Question

Out of curiosity I am trying to get the libc on_exit function to work, but I have run into a problem with a segmentation fault. The difficulty I am having is finding an explanation of the proper use of this function. The function is defined in glibc as:

Function: int on_exit (void (*function)(int status, void *arg), void *arg) This function is a somewhat more powerful variant of atexit. It accepts two arguments, a function and an arbitrary pointer arg. At normal program termination, the function is called with two arguments: the status value passed to exit, and the arg.

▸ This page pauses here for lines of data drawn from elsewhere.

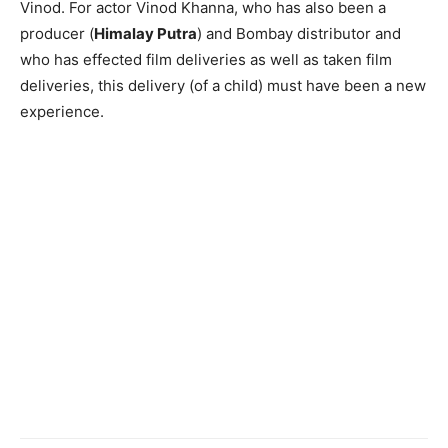
Vinod. For actor Vinod Khanna, who has also been a
producer (
Himalay Putra
) and Bombay distributor and
who has effected film deliveries as well as taken film
deliveries, this delivery (of a child) must have been a new
experience.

I created a small test, and I cannot find where the segmentation fault is generated:

#include <stdio.h>
#include <stdlib.h>

void *
exitfn (int stat, void *arg) {
  printf ("exitfn has been run with status %d and *arg %s\n", stat, (char *)arg);
  return NULL;
}

int
main (void)
{
  static char *somearg="exit_argument";
  int exit_status = 1;

  on_exit (exitfn (exit_status, somearg), somearg);
  exit (EXIT_SUCCESS);
}

Compiled with: gcc -Wall -o fn_on_exit fnc-on_exit.c

The result is:

$ ./fn_on_exit
exitfn has been run with status 1 and *arg exit_argument
Segmentation fault

Admittedly, this is probably readily apparent for seasoned coders, but I am not seeing it. What is the proper setup for use of the on_exit function and why in this case is a segmentation fault generated?

Was it helpful?

Solution

The line of code

  on_exit (exitfn (exit_status, somearg), somearg);

Should be

  on_exit (exitfn, somearg);

As you do not want to call the exitfn at this stage (that returns NULL!)